§ Task details:
In the entries below, the line with "index pip: (187, 431)" marks the start. Return it and every following line exactly, ending with the last.

[Stored data entries]
________________

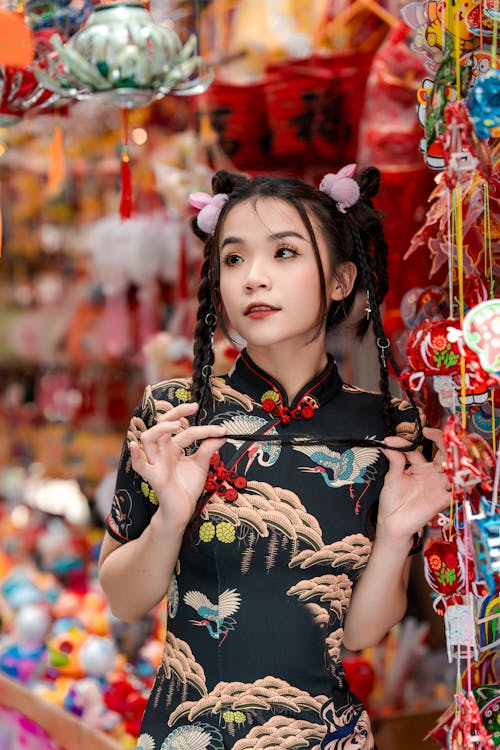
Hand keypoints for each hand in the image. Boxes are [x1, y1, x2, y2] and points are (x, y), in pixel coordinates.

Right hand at [129, 402, 225, 531]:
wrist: (183, 510)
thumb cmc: (187, 487)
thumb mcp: (201, 465)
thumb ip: (208, 449)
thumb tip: (221, 435)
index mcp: (173, 447)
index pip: (187, 431)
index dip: (205, 429)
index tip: (222, 430)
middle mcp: (163, 451)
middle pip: (162, 424)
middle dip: (176, 413)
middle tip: (193, 407)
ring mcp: (157, 463)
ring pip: (149, 439)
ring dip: (161, 429)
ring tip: (177, 425)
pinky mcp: (154, 477)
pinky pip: (139, 465)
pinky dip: (135, 455)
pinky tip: (135, 445)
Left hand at [377, 426, 451, 544]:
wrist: (392, 522)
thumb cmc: (392, 500)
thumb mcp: (392, 478)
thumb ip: (395, 460)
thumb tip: (388, 443)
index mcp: (419, 467)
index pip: (418, 450)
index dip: (406, 443)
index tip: (392, 440)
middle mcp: (432, 475)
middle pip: (443, 454)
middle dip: (441, 441)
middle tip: (430, 433)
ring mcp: (439, 486)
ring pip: (454, 468)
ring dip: (454, 457)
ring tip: (447, 446)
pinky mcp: (442, 499)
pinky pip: (456, 490)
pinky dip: (459, 481)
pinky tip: (455, 471)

________________

§ Exercise solution:
index pip: (187, 431)
index dip: (205, 429)
index tip: (222, 430)
middle mcp: (163, 451)
middle pip: (162, 424)
middle dip: (176, 413)
middle tip: (193, 407)
ring mcp: (157, 463)
ring pip: (149, 439)
ring dip: (161, 429)
ring tip: (177, 425)
pinky mcp: (154, 477)
pinky pip: (139, 465)
pinky dip: (135, 455)
pinky tip: (135, 445)
Left hand at [377, 426, 451, 544]:
wrist: (392, 522)
thumb cmc: (392, 500)
thumb mcp: (392, 478)
thumb ip: (395, 460)
thumb tip: (388, 443)
index mcp: (419, 467)
index pip: (418, 450)
index dip: (406, 443)
index tip: (392, 440)
middle mcp: (432, 475)
middle pip: (443, 454)
middle dip: (441, 441)
middle tip: (430, 433)
ring mcp: (439, 486)
ring pip: (454, 468)
ring dip: (454, 457)
ring tip: (447, 446)
pinky mcp: (442, 499)
pinky pip: (456, 490)
pinky dip: (459, 481)
pinky tip: (455, 471)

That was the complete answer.